The archive also protects more than 500TB and twenty years’ worth of unique meteorological data. Bakalarski estimates that every week new national weather forecast data adds several terabytes to the archive. “The Avere and Western Digital archive solution gives us the large scale we need to keep up with data growth. For example, our natural environment modelling group is implementing more fine-grained grid sizes—from a 17-kilometer grid to 4 kilometers and eventually down to a 1.5-kilometer grid—that will consume significantly more archive capacity. We’re also in the process of providing on-demand access to our weather-data repository, making regional, country, and even local precipitation and other meteorological profiles available to both researchers and government institutions.

“Another benefit of the archive is manageability. We’re now able to give users the space required to keep all of their data in a single, centralized location—we don’t have to break up huge datasets, move data around, and keep track of copies. The solution eliminates wasted space, as well as the administrative nightmare of managing data here, there, and everywhere.”

Petabyte-Scale Active Archive Data Center

Protection for Invaluable, Irreplaceable Data

In addition to providing inherently fault-tolerant object storage, the Western Digital Active Archive offers 15-nines data durability and a fail-in-place model with automated self-healing in the event of data corruption. Such functionality ensures availability and integrity of results and research data that may require decades-long accessibility. “Among the leading object storage vendors,” comments Bakalarski, “Western Digital offers one of the highest levels of durability and protection against the nearly inevitable multiple disk failures that at this scale could otherwise present serious risk of data loss.”

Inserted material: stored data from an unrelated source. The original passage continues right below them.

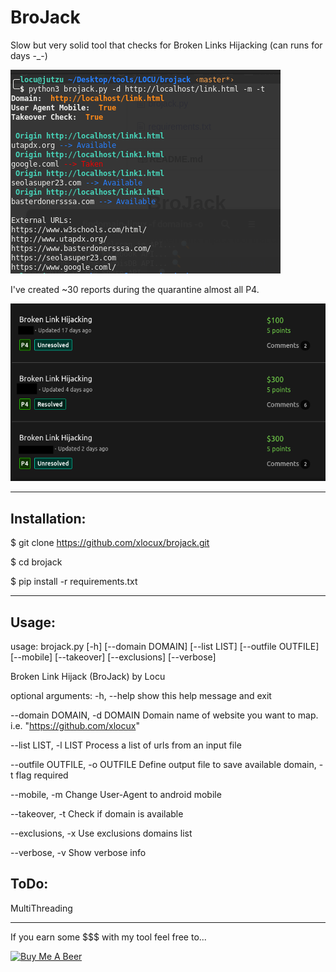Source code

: # BroJack
Slow but very solid tool that checks for Broken Links Hijacking (can runs for days -_-)

![Image description](https://raw.githubusercontent.com/xlocux/brojack/master/brojack.png)

I've created ~30 reports during the quarantine almost all P4.

![Bugcrowd reports](https://raw.githubusercontent.com/xlocux/brojack/master/reports.png)



-----------------------------------------------------------------------

## Installation:

$ git clone https://github.com/xlocux/brojack.git

$ cd brojack

$ pip install -r requirements.txt

------------------------------------------------------------------------


## Usage:

usage: brojack.py [-h] [--domain DOMAIN] [--list LIST] [--outfile OUTFILE]
                  [--mobile] [--takeover] [--exclusions] [--verbose]

Broken Link Hijack (BroJack) by Locu

optional arguments:
  -h, --help            show this help message and exit
  
  --domain DOMAIN, -d DOMAIN
                        Domain name of website you want to map. i.e.
                        "https://github.com/xlocux"
                        
  --list LIST, -l LIST  Process a list of urls from an input file
  
  --outfile OUTFILE, -o OUTFILE
                        Define output file to save available domain, -t flag
                        required
                        
  --mobile, -m          Change User-Agent to android mobile
  
  --takeover, -t        Check if domain is available
  
  --exclusions, -x      Use exclusions domains list
  
  --verbose, -v         Show verbose info


## ToDo:

MultiThreading

  ------------------------------------------------------------------------
  


If you earn some $$$ with my tool feel free to...

<a href="https://www.buymeacoffee.com/Locu" target="_blank"><img src="https://cdn.buymeacoffee.com/buttons/default-white.png" alt="Buy Me A Beer"></a>

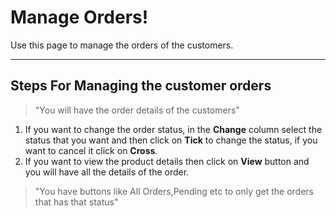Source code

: # Manage Orders!

Use this page to manage the orders of the customers.

---
## Steps For Managing the customer orders
>"You will have the order details of the customers"
1. If you want to change the order status, in the **Change** column select the status that you want and then click on **Tick** to change the status, if you want to cancel it click on **Cross**.
2. If you want to view the product details then click on **View** button and you will have all the details of the order.

> "You have buttons like All Orders,Pending etc to only get the orders that has that status"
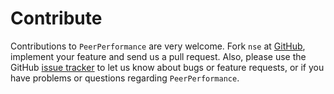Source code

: Contribute
==========

Contributions to `PeerPerformance` are very welcome. Fork `nse` at [GitHub](https://github.com/ArdiaD/PeerPerformance), implement 
your feature and send us
a pull request. Also, please use the GitHub [issue tracker](https://github.com/ArdiaD/PeerPerformance/issues)
to let us know about bugs or feature requests, or if you have problems or questions regarding `PeerPerformance`.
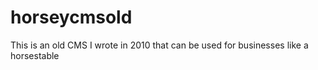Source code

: # horseycmsold
This is an old CMS I wrote in 2010 that can be used for businesses like a horsestable
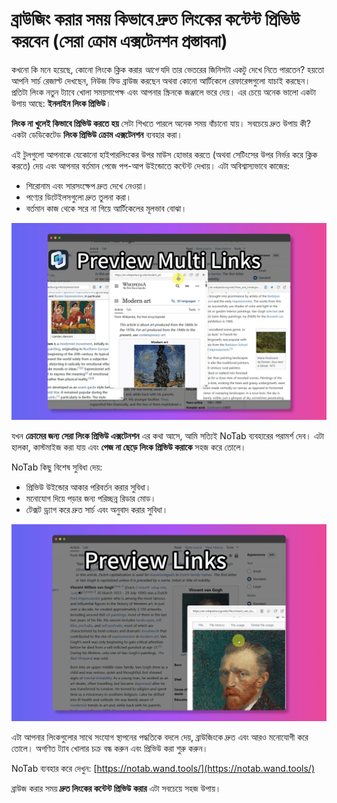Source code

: # ব্রাউজিং করার সময় কিভাবে দ্রুত লিংকের কন্টেন্ট প্রিভিউ করবেন (সেরা ক্রোম এক্সটেনশন প্রস্তাবনা)

কখনো কি মনে হয়েছে, কোনো লিংকে ক্লিক করার *আগে* যদি তার ভেতরের জিনিসটা একটু দেখে নিতে পারতেন? হয়তো আপনি সার্চ রেজাল্ট দেখছেন, নিউজ ফিড ব্রাউজ করছেন অথবা কোনো আর্টিকেলে রেফারেন্সগুলো যাচাই করছেন। প্রতিটা লিংক নতুন ট্যাবে খোলা সময়সাপেক্ষ এবং আপনার স্ক্রিনকে জঞ্জালে ভরে দেয়। এর চেয়ে অনেক ভালো একটা উপায় আছে: **ইনলাইন লিংক প্রিভিউ**।

**লিংক না খুলেই কিভাবে প্রিভিউ করতে হয়** সেটা শিখতে পারলে অনেক সময় বাঁচানো যায়। সবচেয়ে দ্রুত উপায় কী? একটা ডেডিকেটেড **লিংক প্রিভিউ ক্রোম এক্সটেনশন** ব্যবহার করা।

এই টুলগুলো আপনাকে যেকোনো হাইপারলিংকের উপর মাউস হোভার করতে (অথবা সেটিংসের উপর নির্ভর করে ক্লিক করতে) দেয় এবং আপনার বর্তমান পেজে পপ-আপ উইন্ডোতে কন্টেন্ট দেখায়। এটা অবিশ্বাস্যভাবে কাজের:
*   শিরোনাম এবং সারসংক্ষেপ দ্রুত দেখে নেওয়া।
*   পণ্যের ডিটেইলসগুলো দ্রুত তুলনা করা।
*   বর্তমান কাজ থেকে সরে না গিয়ে আর্টিকেলের মূলভাব বোঝা।

![তাত্ক্ষণিক লিংক প্রিভিউ](../images/notab1.png)

যখন **ক্রোমের জন্য সেরা লিংক প্রিভিউ এক্সটেনশন** এর কথা আসে, আমি সত্যিই NoTab ব্যবহারের পরামর্শ দেব। এটা হালকা, কাস্টমাইজ করা যায় এবং **পেজ না ছেড়ে লিংক প্রিভিউ করাকে** সহজ করে তোলে।

NoTab কিছু বিশেষ সুবিধা দেয়:
*   প্রিভিউ উইন্ডোর আকার পরিবর্তন করার সুবিধা।
*   মনোযোগ দিয়ে পড়ার জন্য পরিচ্ছন্ন রিডার মোড।
*   টেক্সট ড্র্যাগ করে দ্রুত সার্চ এবং অনুবাদ করার সুবিধা।

![NoTab এর বৈশিষ্ট্য](../images/notab2.png)

এটা আপনার লিংকগুলোর সাথে সংযোগ স্থাপনের পদ্ধতিকে বদলে দেয়, ব্রাউজিংকে দ্রুত এবং আরও মনোযোগী করে তোলে। অগণিত ট্যাব খোলার চক্র বন্ধ করুন এবং প্রিভিউ করা শুরু করুন।

NoTab ব্যবহার করে দেখুন: [https://notab.wand.tools/](https://notab.wand.tools/)

ব্রাউজ করার সময় **দ্রুত লিংকের কন্টেন্ট প্রিভিউ করার** এটা সবচেয়ে সহজ উপায়।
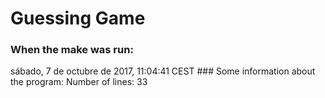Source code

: # Guessing Game
### When the make was run: 
sábado,  7 de octubre de 2017, 11:04:41 CEST
### Some information about the program:
Number of lines: 33
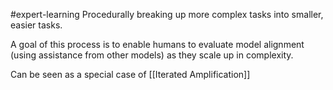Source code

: #expert-learning
Procedurally breaking up more complex tasks into smaller, easier tasks. 

A goal of this process is to enable humans to evaluate model alignment (using assistance from other models) as they scale up in complexity. 

Can be seen as a special case of [[Iterated Amplification]]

Value for Data-intensive Scientific Research and Discovery

“Overall, the Avere and Western Digital archive solution has proven to be a reliable system that delivers the cost-efficient capacity, performance, manageability, and supportability we require in the OCEAN data center environment,” summarizes Bakalarski.

“At this scale,” affirms Michalewicz, “there are real efficiencies in building an archive on object storage. The Western Digital Active Archive System provides a high-density, low-power footprint and significant cost savings over other archive products on the market. We also found benefits in deploying the archive as an on-premises private cloud. Compared to public cloud capacity, our private cloud solution delivers cost savings, as well as data access and security advantages. The solution delivers excellent value to the data center and to the researchers tackling compute- and data-intensive research challenges.”


[1] Western Digital Active Archive System previously named Western Digital HGST.